Metabolic Gains and Clinical Observations
While the primary focus was cardiovascular outcomes, the metabolic data from SURPASS-CVOT reinforced findings from earlier SURPASS trials. Tirzepatide demonstrated robust efficacy in lowering HbA1c and promoting weight loss. Although the 1.5 mg dose of dulaglutide is effective, the dual agonism of tirzepatide typically results in more substantial reductions in body mass, which may provide long-term benefits for heart failure and other weight-related comorbidities not fully captured by the 3-point MACE endpoint.
Safety and Tolerability Profile
The safety profile was largely consistent with the known effects of incretin-based therapies. Both groups experienced similar rates of serious adverse events. However, gastrointestinal (GI) side effects, including nausea, vomiting, and diarrhea, were reported more frequently in the tirzepatide group, particularly during the dose-escalation phase. These events were mostly mild to moderate but are a key consideration for clinicians when initiating therapy and Titrating doses to the 15 mg maximum.
Expert Commentary and Clinical Implications
The SURPASS-CVOT trial is a significant addition to the medical literature because it validates the cardiovascular safety of GIP/GLP-1 dual agonism against a high-performing active comparator. For clinicians, this means that the impressive glucose-lowering and weight-loss capabilities of tirzepatide do not come at the expense of cardiovascular safety; rather, it provides a level of protection comparable to established GLP-1 RAs.
Some experts note that the 1.5 mg dose of dulaglutide, while the dose used in the REWIND trial, is now lower than the 3.0 mg and 4.5 mg doses often used in clinical practice for glycemic control. However, for the purpose of a CVOT, the 1.5 mg dose remains the evidence-based standard for cardioprotection. The fact that tirzepatide trended toward superiority (HR 0.92) suggests that with longer follow-up or in different populations, a distinct advantage might emerge.
Conclusion
In patients with type 2 diabetes and established atherosclerotic cardiovascular disease, tirzepatide is noninferior to dulaglutide regarding the risk of major adverse cardiovascular events. These findings support the use of tirzepatide as a potent tool in the cardiometabolic armamentarium, offering significant glycemic and weight benefits alongside proven cardiovascular safety. As we move forward, the results of this trial will likely influence clinical guidelines, positioning dual agonists as a preferred option for high-risk patients who require intensive metabolic management.

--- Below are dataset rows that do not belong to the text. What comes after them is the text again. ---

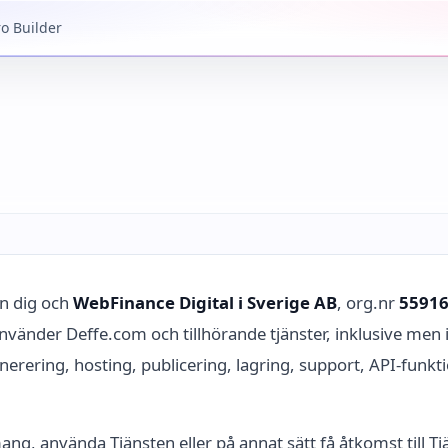
ro Builder
an dig och
WebFinance Digital i Sverige AB
, org.nr
5591
u använder Deffe.com och tillhörande tjänster, inklusive men 
ering, hosting, publicering, lagring, support, API-funkti
g, använda Tjänsten eller på annat sätt få åtkomst till Tj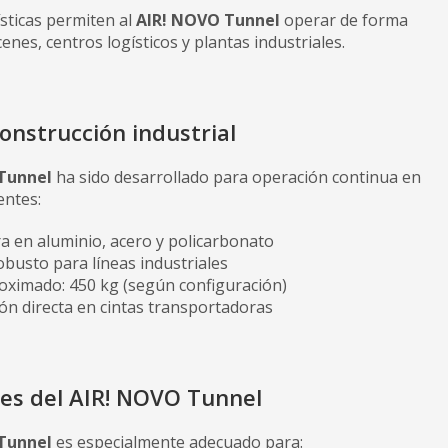
ísticas permiten al
AIR! NOVO Tunnel
operar de forma
enes, centros logísticos y plantas industriales.
onstrucción industrial
Tunnel
ha sido desarrollado para operación continua en
entes:
a en aluminio, acero y policarbonato
busto para líneas industriales
oximado: 450 kg (según configuración)
ón directa en cintas transportadoras
nes del AIR! NOVO Tunnel
Tunnel
es especialmente adecuado para: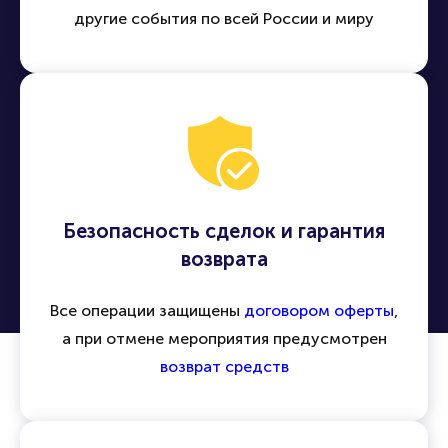
другие события по всей России и миру
Безопасность сделок и гарантия
возврата
Все операции защищены
договором оферты
,
а при отмене мероприятия предусмотрен
возврат средств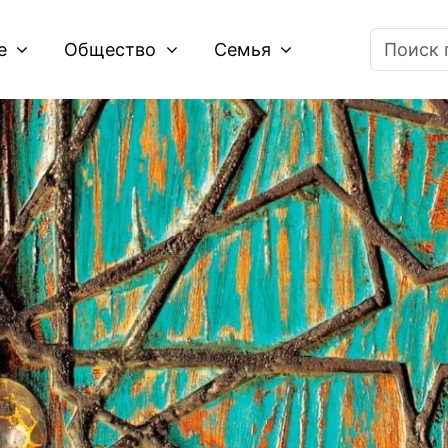
ие
Общество
Семья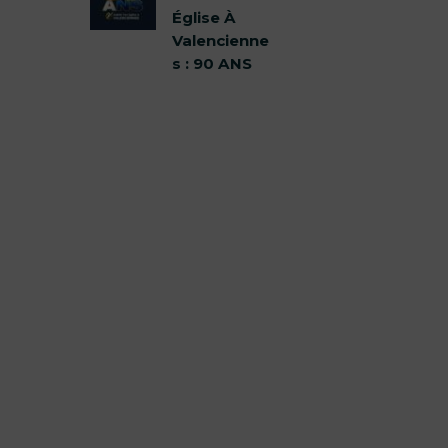
Église À
Valencienne
s : 90 ANS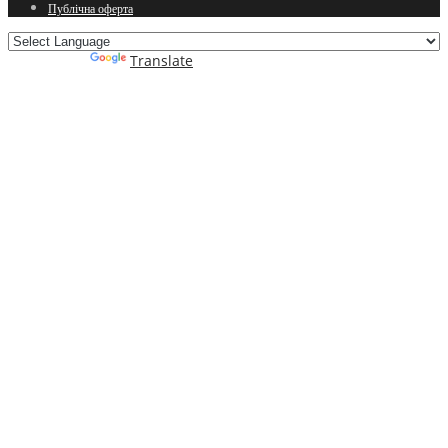
Публічна оферта
Powered by
Translate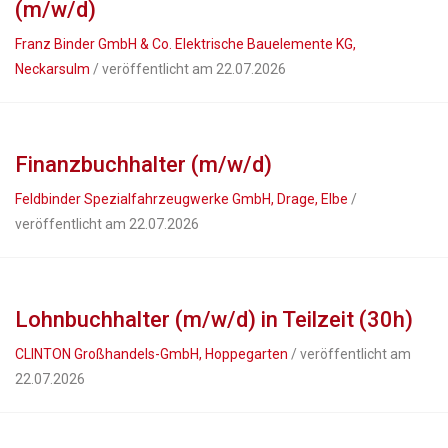
(m/w/d)
Franz Binder GmbH & Co. Elektrische Bauelemente KG,
Neckarsulm
/ veröffentlicht am 22.07.2026
Finanzbuchhalter (m/w/d)
Feldbinder Spezialfahrzeugwerke GmbH, Drage, Elbe
/
veröffentlicht am 22.07.2026
Lohnbuchhalter (m/w/d) in Teilzeit (30h)
CLINTON Großhandels-GmbH, Hoppegarten
/ veröffentlicht am
22.07.2026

Funding and ClinicalTrials.gov
The SURPASS-CVOT trial was funded by Eli Lilly and Company. ClinicalTrials.gov number: NCT04255433.
References
1. Nicholls SJ, et al. Cardiovascular Outcomes with Tirzepatide versus Dulaglutide in Type 2 Diabetes. N Engl J Med. 2025 Dec 18;393(24):2409-2420. doi: 10.1056/NEJMoa2505928.
2. Gerstein HC, et al. Dulaglutide and cardiovascular outcomes in type 2 diabetes (REWIND): a double-blind, randomised placebo-controlled trial. Lancet. 2019;394(10193):121-130.
3. Jastreboff AM, et al. Tirzepatide Once Weekly for the Treatment of Obesity. N Engl J Med. 2022;387(3):205-216.